Use the source document to answer these questions.
(a) How long ago was the piece written?
(b) Which examinations are described as on-going?
(c) What does the writer pray never to have to do?

## Source document
-------------------------

This is what I wrote just a little over three years ago, and in the light of recent happenings about the just ended voter registration exercise and the on-going WAEC examinations I feel very disappointed that if anything at all, the situation appears to be getting even more frightening. I pray I’ll never have to revisit this subject again, but I’m afraid, I may.

-------------------------

Recorded data:

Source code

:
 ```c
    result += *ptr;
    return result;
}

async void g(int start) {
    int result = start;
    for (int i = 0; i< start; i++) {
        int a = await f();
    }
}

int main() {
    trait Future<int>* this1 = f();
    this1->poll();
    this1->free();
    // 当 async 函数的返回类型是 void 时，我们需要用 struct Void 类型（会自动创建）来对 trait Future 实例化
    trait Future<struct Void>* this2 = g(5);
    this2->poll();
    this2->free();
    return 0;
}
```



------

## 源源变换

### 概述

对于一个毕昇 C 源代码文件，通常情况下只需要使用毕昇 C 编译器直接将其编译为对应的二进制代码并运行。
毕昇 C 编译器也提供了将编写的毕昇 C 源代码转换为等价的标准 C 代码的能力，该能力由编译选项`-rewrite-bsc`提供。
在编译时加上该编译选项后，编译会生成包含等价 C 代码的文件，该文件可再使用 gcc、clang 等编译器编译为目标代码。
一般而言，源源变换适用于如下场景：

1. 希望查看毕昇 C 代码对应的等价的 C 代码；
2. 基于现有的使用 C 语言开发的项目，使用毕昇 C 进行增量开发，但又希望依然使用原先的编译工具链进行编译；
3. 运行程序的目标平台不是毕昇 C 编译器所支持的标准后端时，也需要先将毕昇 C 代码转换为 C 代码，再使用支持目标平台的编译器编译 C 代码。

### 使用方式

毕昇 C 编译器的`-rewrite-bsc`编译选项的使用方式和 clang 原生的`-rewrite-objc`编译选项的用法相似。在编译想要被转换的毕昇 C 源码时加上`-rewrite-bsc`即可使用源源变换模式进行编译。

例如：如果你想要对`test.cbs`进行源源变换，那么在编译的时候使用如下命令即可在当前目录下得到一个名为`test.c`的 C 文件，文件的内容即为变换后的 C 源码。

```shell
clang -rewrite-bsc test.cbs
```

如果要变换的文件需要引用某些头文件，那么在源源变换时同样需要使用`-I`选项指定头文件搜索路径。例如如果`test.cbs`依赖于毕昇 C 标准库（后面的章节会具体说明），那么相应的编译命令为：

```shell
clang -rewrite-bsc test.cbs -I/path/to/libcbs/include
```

-------------------------

## Solved problem
(a) A little over three years ago.
(b) The WAEC examinations.
(c) Revisit this subject again.